You can expect the cocktails will be expert, the steak will be expertly cut, and the french fries cooked in duck fat when the bartender wears a bow tie.
The black bow tie, the white dress shirt, no jacket, but a black vest — it’s the uniform for upscale waiters, busboys, and staff of all types. Sometimes, both sexes dress the same, but often, the women are uniformed in black slacks and a black top.
These symbols convey very clear meanings: The servers are formal and neat, but more importantly, through the understatement, the black color, and uniformity, they hide themselves almost to the point of invisibility.
What better accessory for hiding, anonymizing, and homogenizing the servers than a mask?
Check out the photos from the 2021 Met Gala in New York, and you’ll see these class markers clearly. The elites, including actors, athletes, models, and a congresswoman, were decked in their gowns and jewels, all unmasked — either on the red carpet, where masks were explicitly not required, or in the gala, where holding a drink in hand triggered another exemption.
The waitresses, photographers, busboys, valets, and bartenders, of course, were all masked.
As we worry or wonder which parts of our coronavirus response will be permanent, here’s one you can count on: At the restaurants and galas where the elite frolic, the help will be masked.
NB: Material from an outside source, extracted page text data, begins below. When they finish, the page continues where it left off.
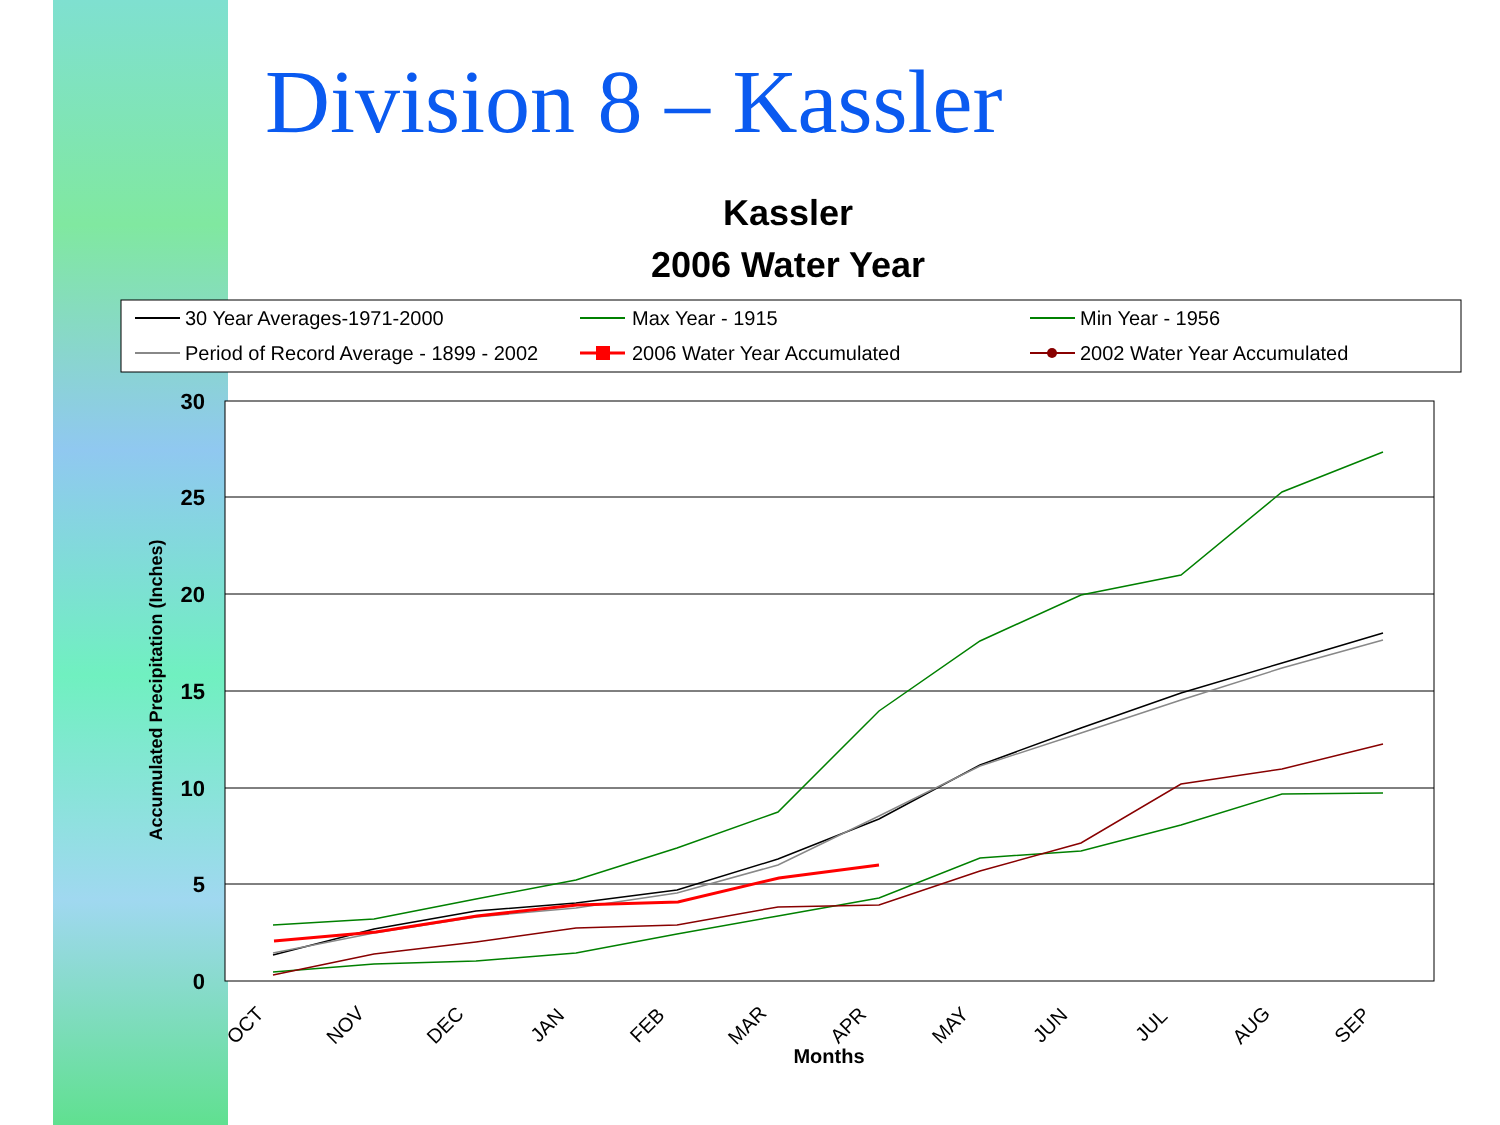Division 8 – Kassler
Kassler
2006 Water Year
30 Year Averages-1971-2000
Max Year - 1915
Min Year - 1956
Period of Record Average - 1899 - 2002
2006 Water Year Accumulated
2002 Water Year Accumulated
30
25
20
15
10
5
0
Accumulated Precipitation (Inches)
OCT
NOV
DEC
JAN
FEB
MAR
APR
MAY
JUN
JUL
AUG
SEP
Months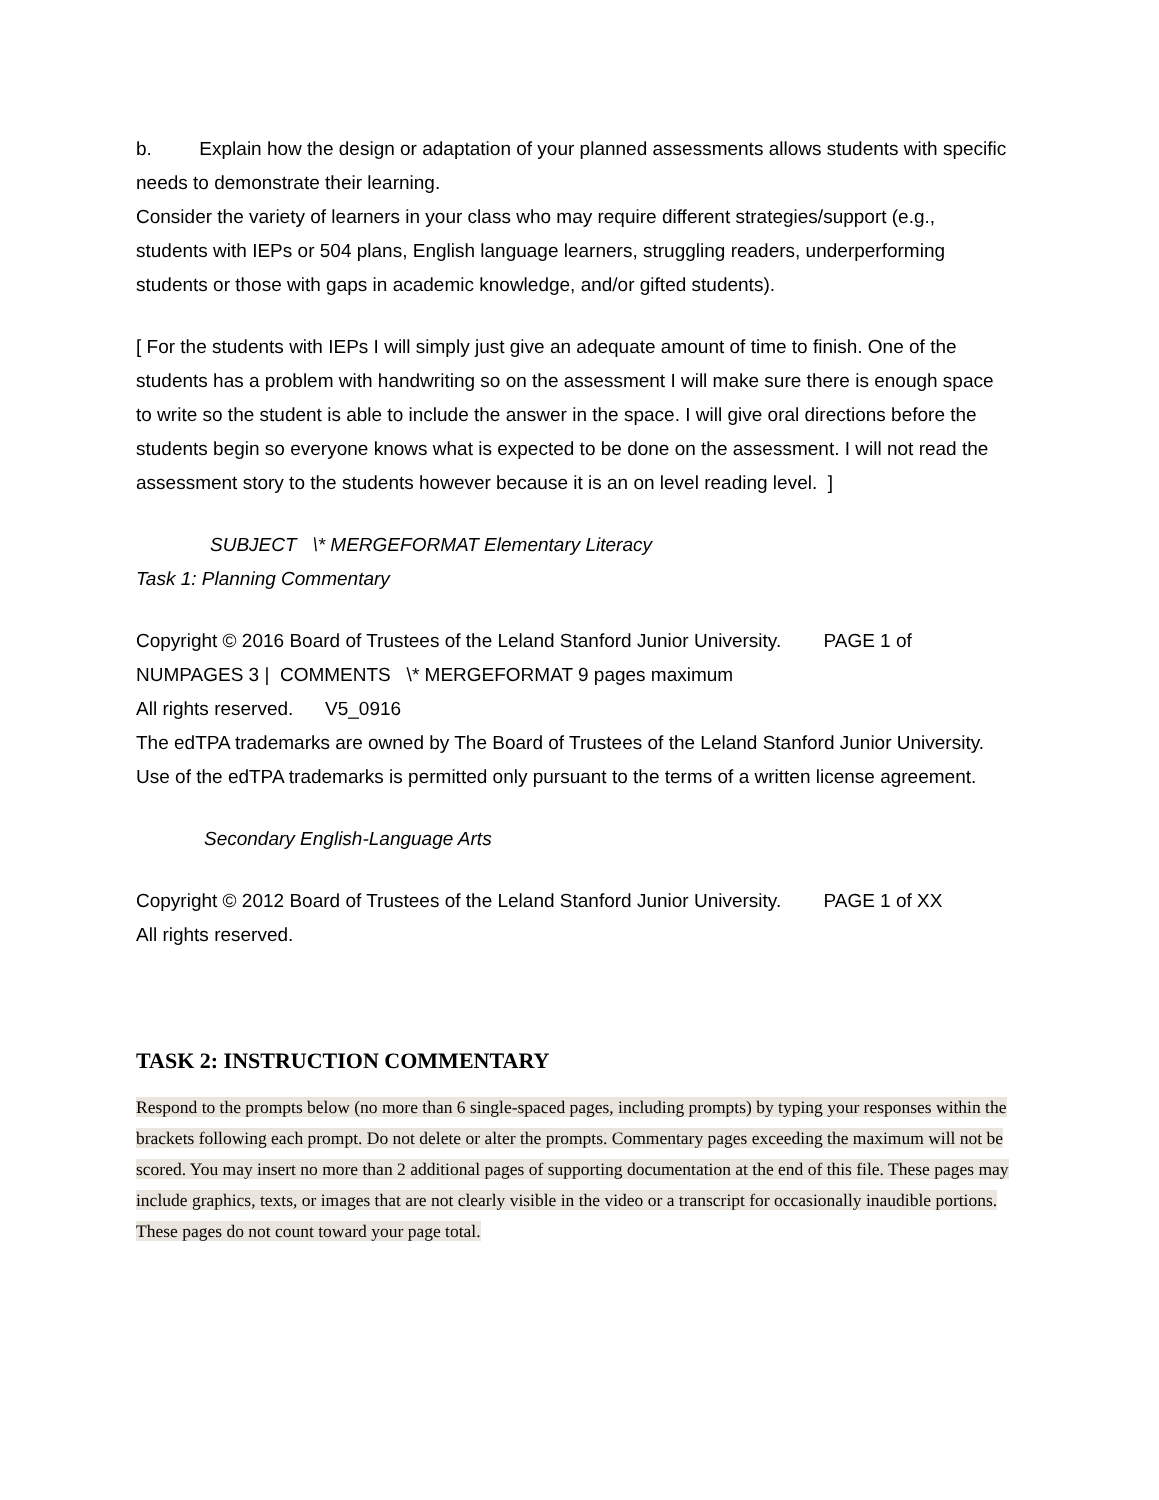b. Explain how the design or adaptation of your planned assessments allows students with specific needs to demonstrate their learning.
Consider the variety of learners in your class who may require different strategies/support (e.g., students with IEPs or 504 plans, English language learners, struggling readers, underperforming students or those with gaps in academic knowledge, and/or gifted students).
[ For the students with IEPs I will simply just give an adequate amount of time to finish. One of the students has a problem with handwriting so on the assessment I will make sure there is enough space to write so the student is able to include the answer in the space. I will give oral directions before the students begin so everyone knows what is expected to be done on the assessment. I will not read the assessment story to the students however because it is an on level reading level. ]
SUBJECT \* MERGEFORMAT Elementary Literacy
Task 1: Planning Commentary
Copyright © 2016 Board of Trustees of the Leland Stanford Junior University. PAGE 1 of NUMPAGES 3 | COMMENTS \* MERGEFORMAT 9 pages maximum
All rights reserved. V5_0916
The edTPA trademarks are owned by The Board of Trustees of the Leland Stanford Junior University. Use of the edTPA trademarks is permitted only pursuant to the terms of a written license agreement.
Secondary English-Language Arts
Copyright © 2012 Board of Trustees of the Leland Stanford Junior University. PAGE 1 of XX
All rights reserved.
TASK 2: INSTRUCTION COMMENTARY
Respond to the prompts below (no more than 6 single-spaced pages, including prompts) by typing your responses within the brackets following each prompt. Do not delete or alter the prompts. Commentary pages exceeding the maximum will not be scored. You may insert no more than 2 additional pages of supporting documentation at the end of this file. These pages may include graphics, texts, or images that are not clearly visible in the video or a transcript for occasionally inaudible portions. These pages do not count toward your page total.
Masks make human interaction difficult, which is part of the point here.
Masks, we’ve been told a thousand times, protect those nearby from the masked. If you’ve developed the habit of seeing others as vectors (your dear sophisticated friends, excepted, of course), then the masks make the help less threatening.
Silenced, anonymized, uniform, and neutralized — just how you want them.
Masking won’t be uniform, of course. It will be a marker of what sort of establishment it is. If your local bartender is required to mask, he’ll stop once the mandates are over. But at “society” events, the mask mandate will never end.
By 2022, one of the clearest markers of class will be whether the help are allowed to show their faces.